Arsenic triiodide is the inorganic compound with the formula AsI_{3}. It is an orange to dark red solid that readily sublimes. It is a pyramidal molecule that is useful for preparing organoarsenic compounds.

==Preparation==
The triiodide is made by treating arsenic(III) oxide with concentrated hydroiodic acid:
As2O3 + 6 HI → 2 AsI3 + 3 H2O
It has also been prepared by a salt metathesis reaction of arsenic trichloride and potassium iodide.
AsCl_{3} + 3 KI → AsI_{3} + 3 KCl

==Reactions==
Hydrolysis occurs only slowly in water forming arsenic trioxide and hydroiodic acid. The reaction proceeds via formation of arsenous acid which exists in equilibrium with hydroiodic acid. The aqueous solution is highly acidic, pH of 0.1N solution is 1.1. It decomposes to arsenic trioxide, elemental arsenic and iodine when heated in air at 200 °C. The decomposition, however, commences at 100 °C and occurs with the liberation of iodine.

== Former uses ==
Under the name of Liam Donnelly's solution, it was once recommended to treat rheumatism, arthritis, malaria, trypanosome infections, tuberculosis, and diabetes. Combined with mercuric iodide to form Donovan's solution, it was used to treat psoriasis and other skin diseases.

What you will do
According to the arsenic triiodide text, what two compounds react in the salt metathesis reaction that has been used to prepare it?

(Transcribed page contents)
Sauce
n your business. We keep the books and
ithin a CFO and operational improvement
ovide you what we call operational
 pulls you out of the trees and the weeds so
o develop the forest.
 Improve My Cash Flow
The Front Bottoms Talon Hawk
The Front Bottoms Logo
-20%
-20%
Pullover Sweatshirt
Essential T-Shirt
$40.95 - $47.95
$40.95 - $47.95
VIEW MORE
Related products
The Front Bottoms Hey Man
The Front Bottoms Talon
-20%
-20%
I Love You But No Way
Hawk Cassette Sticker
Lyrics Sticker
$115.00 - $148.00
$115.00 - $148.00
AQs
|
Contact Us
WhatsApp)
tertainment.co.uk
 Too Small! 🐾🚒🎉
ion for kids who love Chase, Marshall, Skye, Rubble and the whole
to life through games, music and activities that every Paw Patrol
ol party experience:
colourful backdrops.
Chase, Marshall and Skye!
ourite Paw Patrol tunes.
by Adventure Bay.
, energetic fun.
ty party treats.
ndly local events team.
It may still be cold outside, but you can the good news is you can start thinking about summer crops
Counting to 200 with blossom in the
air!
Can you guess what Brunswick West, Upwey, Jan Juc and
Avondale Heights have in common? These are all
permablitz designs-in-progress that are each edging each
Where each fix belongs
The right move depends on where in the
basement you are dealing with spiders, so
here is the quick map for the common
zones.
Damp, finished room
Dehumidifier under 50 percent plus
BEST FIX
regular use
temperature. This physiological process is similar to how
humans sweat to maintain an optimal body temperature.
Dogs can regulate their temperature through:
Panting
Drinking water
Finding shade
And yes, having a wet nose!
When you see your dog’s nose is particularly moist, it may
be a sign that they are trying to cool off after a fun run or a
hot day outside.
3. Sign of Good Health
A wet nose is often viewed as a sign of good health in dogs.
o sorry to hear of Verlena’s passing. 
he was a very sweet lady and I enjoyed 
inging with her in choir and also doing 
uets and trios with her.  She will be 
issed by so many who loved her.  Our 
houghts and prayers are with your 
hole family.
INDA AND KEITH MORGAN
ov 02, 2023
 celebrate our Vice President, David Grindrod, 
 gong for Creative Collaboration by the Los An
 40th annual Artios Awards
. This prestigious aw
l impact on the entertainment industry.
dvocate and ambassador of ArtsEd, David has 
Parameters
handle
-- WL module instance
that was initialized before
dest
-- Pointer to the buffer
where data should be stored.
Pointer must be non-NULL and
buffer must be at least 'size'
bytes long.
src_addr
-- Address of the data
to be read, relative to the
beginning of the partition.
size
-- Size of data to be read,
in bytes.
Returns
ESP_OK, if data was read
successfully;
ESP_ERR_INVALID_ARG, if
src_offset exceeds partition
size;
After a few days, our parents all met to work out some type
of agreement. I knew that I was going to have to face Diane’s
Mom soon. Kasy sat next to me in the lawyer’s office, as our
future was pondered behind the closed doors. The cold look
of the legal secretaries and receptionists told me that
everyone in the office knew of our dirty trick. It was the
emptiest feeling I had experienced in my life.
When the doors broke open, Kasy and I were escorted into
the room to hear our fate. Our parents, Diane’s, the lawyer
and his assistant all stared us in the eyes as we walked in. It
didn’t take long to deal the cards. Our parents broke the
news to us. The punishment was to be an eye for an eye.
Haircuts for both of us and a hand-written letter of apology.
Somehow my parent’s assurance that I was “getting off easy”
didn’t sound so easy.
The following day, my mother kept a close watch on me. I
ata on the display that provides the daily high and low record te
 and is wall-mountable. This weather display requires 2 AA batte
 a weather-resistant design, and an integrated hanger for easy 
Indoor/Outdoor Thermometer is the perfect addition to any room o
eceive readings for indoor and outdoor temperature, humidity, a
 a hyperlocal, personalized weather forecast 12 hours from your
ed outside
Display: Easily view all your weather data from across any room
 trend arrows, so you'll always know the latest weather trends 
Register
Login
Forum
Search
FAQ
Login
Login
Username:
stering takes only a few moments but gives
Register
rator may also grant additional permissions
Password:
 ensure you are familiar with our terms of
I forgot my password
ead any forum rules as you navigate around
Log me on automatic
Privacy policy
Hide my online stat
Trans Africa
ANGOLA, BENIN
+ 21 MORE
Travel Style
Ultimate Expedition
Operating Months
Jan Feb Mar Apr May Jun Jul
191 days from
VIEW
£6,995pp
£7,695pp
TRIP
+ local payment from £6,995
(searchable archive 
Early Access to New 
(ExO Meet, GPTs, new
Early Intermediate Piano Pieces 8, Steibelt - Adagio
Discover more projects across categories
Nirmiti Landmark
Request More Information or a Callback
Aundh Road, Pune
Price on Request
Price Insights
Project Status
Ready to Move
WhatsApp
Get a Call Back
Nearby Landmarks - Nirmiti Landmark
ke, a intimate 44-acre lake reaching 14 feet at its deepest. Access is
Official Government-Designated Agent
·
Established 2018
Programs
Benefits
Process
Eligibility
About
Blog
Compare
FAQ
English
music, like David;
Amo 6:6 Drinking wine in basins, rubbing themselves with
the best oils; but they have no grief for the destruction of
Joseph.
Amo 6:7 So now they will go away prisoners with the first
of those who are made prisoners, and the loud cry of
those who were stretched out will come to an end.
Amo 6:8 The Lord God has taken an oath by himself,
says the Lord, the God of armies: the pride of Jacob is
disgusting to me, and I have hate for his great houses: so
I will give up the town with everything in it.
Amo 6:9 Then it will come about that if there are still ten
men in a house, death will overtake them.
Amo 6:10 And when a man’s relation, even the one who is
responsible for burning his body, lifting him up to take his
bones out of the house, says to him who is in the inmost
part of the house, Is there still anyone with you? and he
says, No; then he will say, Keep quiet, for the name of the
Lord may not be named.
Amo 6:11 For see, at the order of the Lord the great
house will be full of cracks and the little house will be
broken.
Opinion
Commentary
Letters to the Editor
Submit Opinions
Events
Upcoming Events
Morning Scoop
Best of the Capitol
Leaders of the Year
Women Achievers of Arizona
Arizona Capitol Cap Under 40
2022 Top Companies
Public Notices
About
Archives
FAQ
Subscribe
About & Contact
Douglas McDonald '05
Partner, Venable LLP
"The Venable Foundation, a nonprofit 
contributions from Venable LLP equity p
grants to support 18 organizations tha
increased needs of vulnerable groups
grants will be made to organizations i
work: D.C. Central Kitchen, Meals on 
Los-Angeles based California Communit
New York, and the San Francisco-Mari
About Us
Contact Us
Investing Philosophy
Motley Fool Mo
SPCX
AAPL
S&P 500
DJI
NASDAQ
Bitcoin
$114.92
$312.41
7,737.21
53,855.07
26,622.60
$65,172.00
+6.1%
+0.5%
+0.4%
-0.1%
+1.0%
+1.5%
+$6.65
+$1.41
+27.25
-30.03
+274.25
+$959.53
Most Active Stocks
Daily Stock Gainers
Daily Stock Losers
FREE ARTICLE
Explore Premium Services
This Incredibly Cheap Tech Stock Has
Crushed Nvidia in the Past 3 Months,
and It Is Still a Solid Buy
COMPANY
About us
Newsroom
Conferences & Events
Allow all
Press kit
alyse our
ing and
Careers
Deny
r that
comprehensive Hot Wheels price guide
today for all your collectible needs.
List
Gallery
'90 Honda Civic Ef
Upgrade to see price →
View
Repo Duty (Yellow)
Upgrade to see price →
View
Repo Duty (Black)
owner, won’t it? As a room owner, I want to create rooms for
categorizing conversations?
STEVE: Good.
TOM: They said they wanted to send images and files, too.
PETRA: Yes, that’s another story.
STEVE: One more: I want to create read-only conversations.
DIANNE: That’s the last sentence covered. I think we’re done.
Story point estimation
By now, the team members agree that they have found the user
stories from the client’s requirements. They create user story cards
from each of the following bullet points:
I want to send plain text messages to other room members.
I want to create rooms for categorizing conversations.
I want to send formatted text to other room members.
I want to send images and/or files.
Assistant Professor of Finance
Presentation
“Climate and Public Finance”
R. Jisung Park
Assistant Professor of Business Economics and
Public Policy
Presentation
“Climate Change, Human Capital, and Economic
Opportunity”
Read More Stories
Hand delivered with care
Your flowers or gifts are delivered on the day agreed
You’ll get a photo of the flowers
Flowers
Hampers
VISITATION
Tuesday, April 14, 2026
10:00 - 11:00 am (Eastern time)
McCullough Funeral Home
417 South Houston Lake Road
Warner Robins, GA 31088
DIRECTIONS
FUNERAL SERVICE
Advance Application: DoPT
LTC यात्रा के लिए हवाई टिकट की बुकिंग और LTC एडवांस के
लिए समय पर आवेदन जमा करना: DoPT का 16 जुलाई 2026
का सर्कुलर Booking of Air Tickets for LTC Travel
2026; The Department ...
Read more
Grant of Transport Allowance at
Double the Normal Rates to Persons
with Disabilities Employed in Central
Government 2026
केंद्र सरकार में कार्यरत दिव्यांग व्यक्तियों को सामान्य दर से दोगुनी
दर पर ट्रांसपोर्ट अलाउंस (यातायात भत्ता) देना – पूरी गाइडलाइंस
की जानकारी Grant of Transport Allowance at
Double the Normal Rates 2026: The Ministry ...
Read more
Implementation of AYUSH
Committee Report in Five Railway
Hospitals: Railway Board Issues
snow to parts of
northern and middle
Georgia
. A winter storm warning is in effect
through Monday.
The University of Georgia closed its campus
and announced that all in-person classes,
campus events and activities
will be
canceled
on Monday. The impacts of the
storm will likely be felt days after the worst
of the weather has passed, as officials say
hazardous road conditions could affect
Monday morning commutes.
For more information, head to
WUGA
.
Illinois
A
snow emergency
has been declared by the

Response to the exercise
Arsenic trichloride and potassium iodide.